### WHAT YOU SHOULD DO
In the records below, copy out the lines starting at the one containing "Freelancers bounce at about $25" and ending at the one containing "It's integral to investigate native premiums", including both of those lines. Reproduce each line without changes.

Data excerpts
-=-=-=-=-

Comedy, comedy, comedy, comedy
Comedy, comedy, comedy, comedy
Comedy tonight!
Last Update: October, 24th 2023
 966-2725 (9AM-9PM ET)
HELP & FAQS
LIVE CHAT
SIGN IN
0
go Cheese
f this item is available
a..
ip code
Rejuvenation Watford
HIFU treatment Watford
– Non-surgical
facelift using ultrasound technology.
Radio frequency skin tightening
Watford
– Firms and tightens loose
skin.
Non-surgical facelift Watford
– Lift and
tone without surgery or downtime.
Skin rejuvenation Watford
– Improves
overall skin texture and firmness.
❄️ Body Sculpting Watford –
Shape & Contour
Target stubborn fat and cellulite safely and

-=-=-=-=-

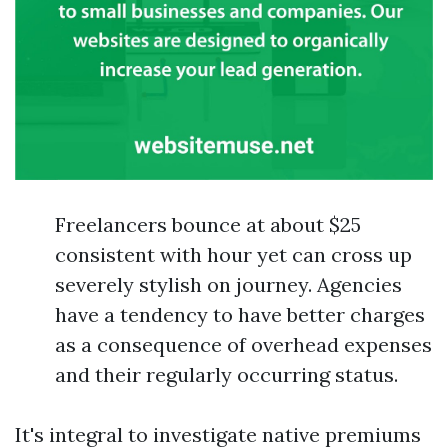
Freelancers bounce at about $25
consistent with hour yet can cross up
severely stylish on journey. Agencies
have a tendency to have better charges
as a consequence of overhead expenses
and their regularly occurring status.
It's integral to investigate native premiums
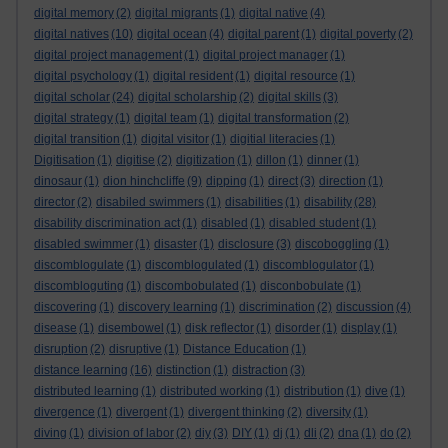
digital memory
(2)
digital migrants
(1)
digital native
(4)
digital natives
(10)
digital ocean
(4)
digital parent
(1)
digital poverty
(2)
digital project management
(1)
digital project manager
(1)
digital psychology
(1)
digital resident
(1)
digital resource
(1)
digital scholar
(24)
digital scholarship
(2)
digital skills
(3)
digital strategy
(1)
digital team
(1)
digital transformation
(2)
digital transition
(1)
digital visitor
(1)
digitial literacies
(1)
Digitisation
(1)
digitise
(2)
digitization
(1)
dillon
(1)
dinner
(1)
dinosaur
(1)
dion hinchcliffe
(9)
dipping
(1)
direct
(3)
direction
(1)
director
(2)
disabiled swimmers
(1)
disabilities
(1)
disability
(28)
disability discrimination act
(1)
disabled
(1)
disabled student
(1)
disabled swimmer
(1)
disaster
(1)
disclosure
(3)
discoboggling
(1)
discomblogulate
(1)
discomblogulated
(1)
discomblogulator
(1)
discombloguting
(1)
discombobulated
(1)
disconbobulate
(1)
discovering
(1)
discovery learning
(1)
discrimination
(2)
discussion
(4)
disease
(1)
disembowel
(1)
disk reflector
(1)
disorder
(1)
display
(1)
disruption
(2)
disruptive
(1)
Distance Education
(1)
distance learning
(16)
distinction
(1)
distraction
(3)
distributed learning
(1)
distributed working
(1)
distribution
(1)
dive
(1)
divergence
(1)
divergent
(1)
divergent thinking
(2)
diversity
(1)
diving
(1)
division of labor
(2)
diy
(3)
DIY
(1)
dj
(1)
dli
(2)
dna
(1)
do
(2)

-=-=-=-=-

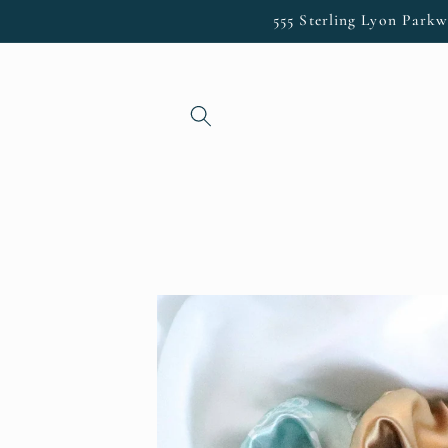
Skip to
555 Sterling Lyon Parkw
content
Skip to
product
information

-=-=-=-=-

### RESULT OF THIS EXERCISE
Freelancers bounce at about $25
consistent with hour yet can cross up
severely stylish on journey. Agencies
have a tendency to have better charges
as a consequence of overhead expenses
and their regularly occurring status.
It's integral to investigate native premiums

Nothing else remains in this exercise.